* Entries supplied *
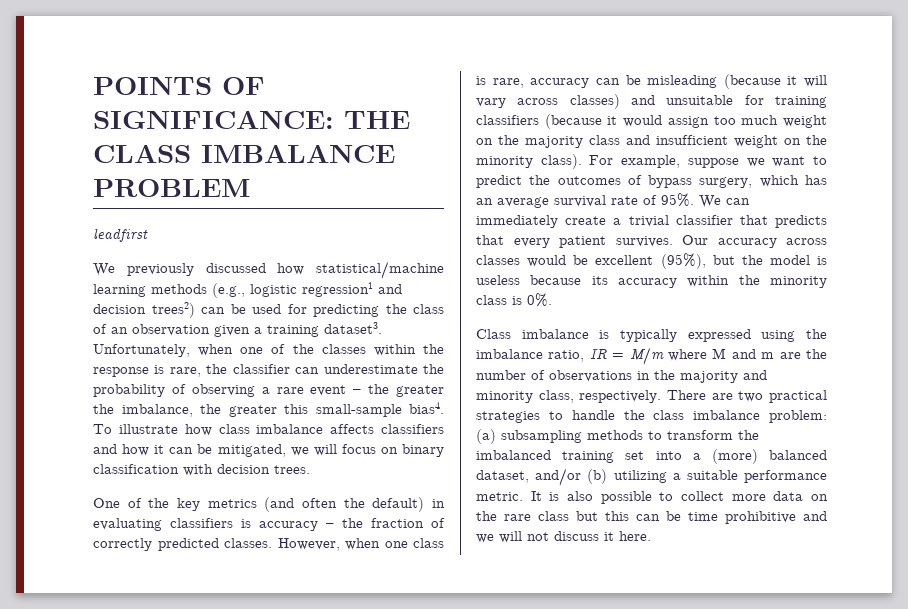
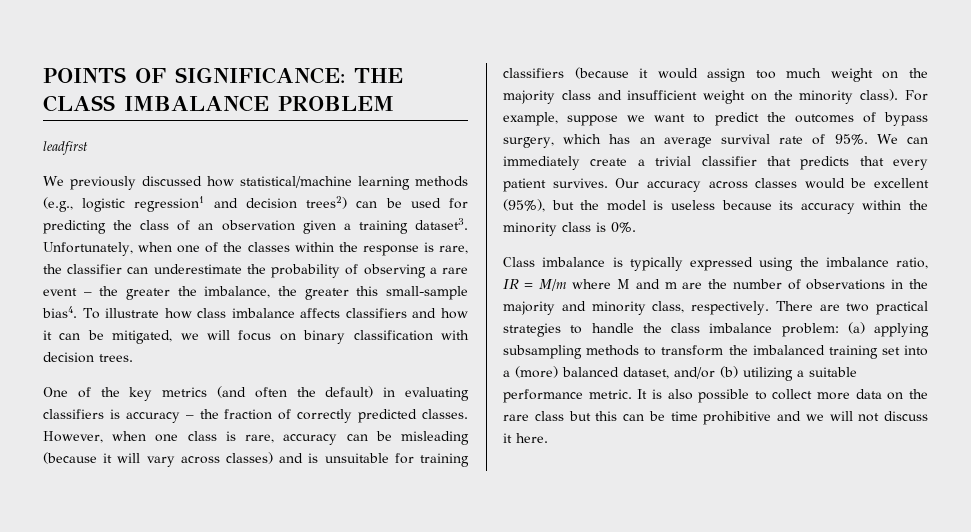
(655, 100) none -> [308,453,319,463] is
(496, 436) none -> [874,323,929,337] applying

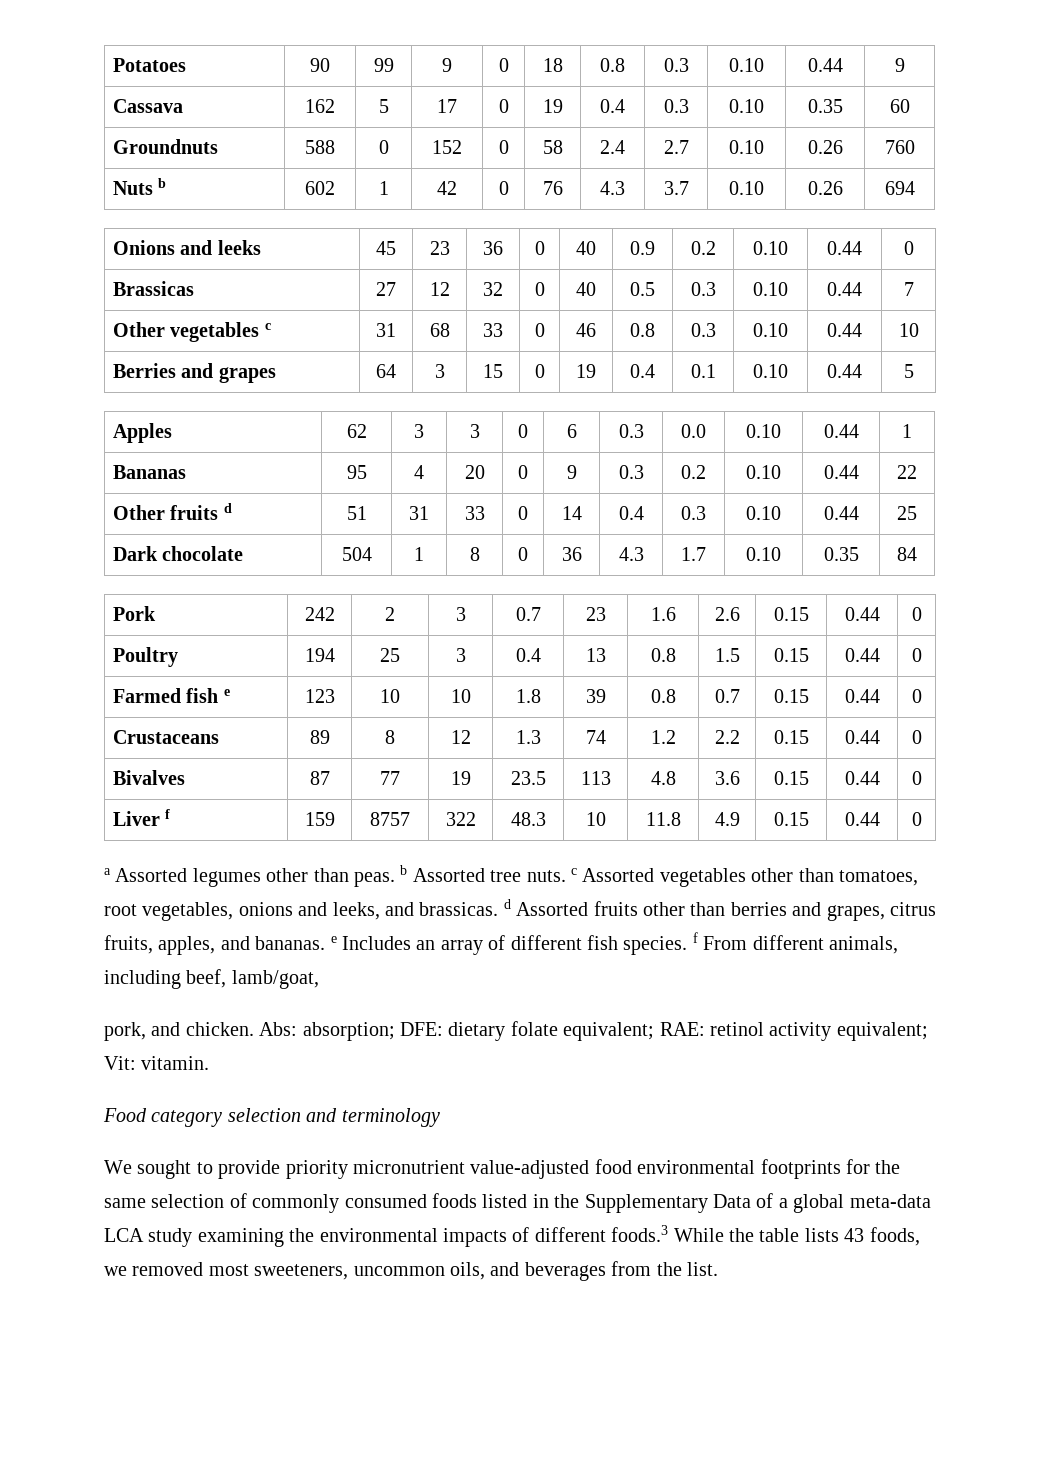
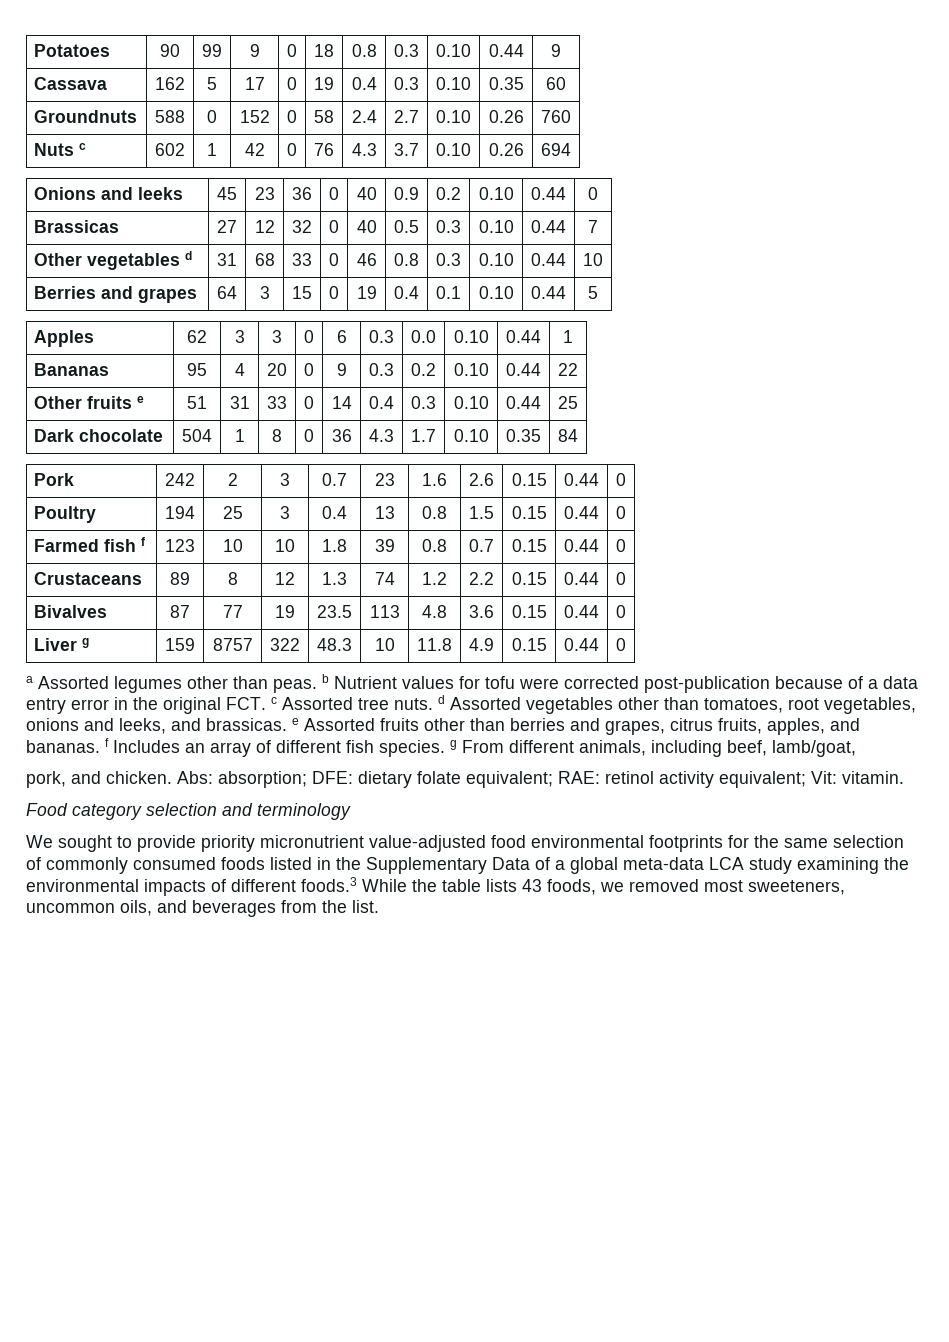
[158,178,167,188] b -> [79,143,87,150] c
[264,323,271,330] c -> [185,251,193,260] d
[223,503,232,513] d -> [137,396,145,403] e
[223,689,230,696] e -> [141,537,147,546] f
[165,809,171,819] f -> [82,638,90,648] g
(408, 870) none -> [334,676,918,693] [26,697,277,714] Nutrient values for tofu were corrected post-publication because of a data entry error in the original FCT. c
[570,868,577,875] c -> [438,695,445,704] d
[503,899,511,909] d -> [292,718,299,725] e
[330,936,337,943] e -> [105,738,109,747] f
[692,932,698,943] f -> [450,740,457,750] g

* What you need to do *
Looking at the material above, say how many of its lines include "none", and give nothing besides the number.

* Task output *
3